First beach backpack: Rialto

Icy surf hits my sweaty, sizzling shins. Maybe I shouldn’t send my heart into defib by marching into the frigid Pacific. Dayum. This is cold. And supremely satisfying after slogging down the beach with a 60-lb pack. Tomorrow will be a minus tide, perfect for tidepooling. Now that camp has been set up, my only job is to enjoy expansive views while sipping Champagne, observing waves crash, then a spectacular sunset on sea stacks.
First look: the mouth of the Quillayute river and sea stacks

A long time ago, when I first tried backpacking, friends urged me to pack along the Washington coast. “It’s flat. And, you can bring all sorts of goodies since it’s a short hike in.” A bevy of silly reasons kept me from going until today. What was I thinking? I’ve been on far more serious trails than just beach sand. Easy.

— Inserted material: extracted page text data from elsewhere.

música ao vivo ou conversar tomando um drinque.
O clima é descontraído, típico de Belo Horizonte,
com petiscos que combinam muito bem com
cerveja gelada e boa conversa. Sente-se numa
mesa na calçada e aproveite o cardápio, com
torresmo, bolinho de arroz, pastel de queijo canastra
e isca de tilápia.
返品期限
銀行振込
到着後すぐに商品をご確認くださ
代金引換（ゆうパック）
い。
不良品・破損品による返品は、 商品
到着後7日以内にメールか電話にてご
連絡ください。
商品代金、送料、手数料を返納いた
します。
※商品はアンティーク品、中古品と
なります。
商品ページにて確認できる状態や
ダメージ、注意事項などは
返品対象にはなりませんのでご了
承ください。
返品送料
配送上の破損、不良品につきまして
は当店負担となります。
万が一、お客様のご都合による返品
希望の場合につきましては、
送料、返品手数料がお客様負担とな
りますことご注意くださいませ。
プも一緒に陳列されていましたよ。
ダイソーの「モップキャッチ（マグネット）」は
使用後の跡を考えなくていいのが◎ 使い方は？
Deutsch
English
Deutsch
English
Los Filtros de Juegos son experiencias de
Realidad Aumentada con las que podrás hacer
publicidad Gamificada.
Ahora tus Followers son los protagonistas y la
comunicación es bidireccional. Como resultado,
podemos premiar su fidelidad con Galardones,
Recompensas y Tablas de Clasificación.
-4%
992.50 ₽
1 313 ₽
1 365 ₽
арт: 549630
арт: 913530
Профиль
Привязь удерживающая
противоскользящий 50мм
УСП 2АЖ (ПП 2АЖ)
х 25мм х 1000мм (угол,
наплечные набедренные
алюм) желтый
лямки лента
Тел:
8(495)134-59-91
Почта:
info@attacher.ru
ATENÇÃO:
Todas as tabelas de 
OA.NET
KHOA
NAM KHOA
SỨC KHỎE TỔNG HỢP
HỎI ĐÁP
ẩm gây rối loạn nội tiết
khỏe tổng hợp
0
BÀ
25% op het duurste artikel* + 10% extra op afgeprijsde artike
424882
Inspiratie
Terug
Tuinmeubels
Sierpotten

It’s slated for 95 degrees in Seattle–time to leave the roasting city for the chilly coast. Not quite. I hadn’t noticed an abnormally hot forecast for Rialto Beach in Olympic National Park. From one oven to another. Wait. Why am I hiking while it’s this hot?

If you’ve been to Washington’s coast, you know how cold our end of the Pacific is. Normally, August is very cool and foggy. Today, it’s scorching. I’m wading in–an extreme rarity. You might recall in my adventure “Snorkeling with whale sharks (and not drowning)” my fear of open water. This polar dip is similarly unprecedented. And needed. Cold salt water acts like epsom salts and soothes raw, blistered feet. Ahhh.

Holy shit that’s cold–and theraputic

A mile hike on soft beach sand, wearing a giant pack, in reflective 90-degree heat, is not easy. Completely rethinking all I have lugged as my muscles cramp and sweat stings, I trudge on, hoping to see the sign for the wilderness camping boundary: a tiny creek. Only need a permit, ground tarp and bag. Mosquito netting. That’s about it. Sigh. I’ve brought a ton of (unnecessary) shit.


Just about that time, I see the creek. Jackpot. Next, suss out a choice site: scouting up and down the beach, I find The One. Setting up camp is quick.

Camp: next time, bring a tarp and line for shade, instead of a ton of other crap

Time to enjoy what I hauled: a cooler full of beverages, including vintage grower Champagne. Out comes the requisite packable wine glass. Ah, yes. That’s better. A little bubbly. Comfy seat. Surf at my feet. Perfect.

Because every camp should have grower Champ

Later, an afternoon picnic of salami, cheese, olives, crackers and fruit satisfies. Low tide allows exploration toward Hole in the Wall, then another hike to the car and back to jettison gear. Then more strolling in swirling biting seas without sandals, contemplating my navel. Listening to sand and gravel roll out with each wave. Time slows.

Hole in the wall
Anemones of the state
Rockin’ out
Nature’s texturizer
Erosion at its best
Thumbs up for great camping
Light, shadow, form


Sun sinking low over sea stacks

Hours pass. The sun sinks lower. It appears haze and clouds will form a gorgeous sunset. I have a front row seat. Many hikers pass by; most have that look: I want your site. They continue. Many excellent sites are past Hole in the wall. I’m grateful for early arrival, and a shorter hike. Time to settle in for sunset.

Tangerine dreams
Cotton candy skies
Rialto beach afterglow

After an incredibly long, multicolored afterglow, stars begin to twinkle. Then the Milky Way. Phosphorous in the surf. Amazing. It’s still quite warm and difficult to sleep. Better get some before the lowest tide–around 6A.M.

It’s 8:30A.M. And cool and foggy. Oops. Missed that low tide. Already coming back in. No matter. The plan was to hike out today, regardless. Lazing around camp, I spy rays cutting through misty spruce forests like LOTR. In a few minutes, it’s hot, humid, and buggy. Time to go.

Keep it secret, keep it safe


Thankfully, the walk back is easier knowing a comfy seat and beer await. Fog lingers over sea stacks near trailhead. I click the shutter again. Sigh. I have to leave? Wait. More opportunity for next time.

Olympic National Park is an amazing place, ranging from ocean to rainforest to mountains. Rialto Beach is located on the west side, near Forks, Washington. Backpacking is strictly regulated with permits and bear cans due to a history of incorrect food storage and overuse. Filtering all water is recommended or pack it in. Be a no-trace camper: if you pack it in, pack it out–including your used TP.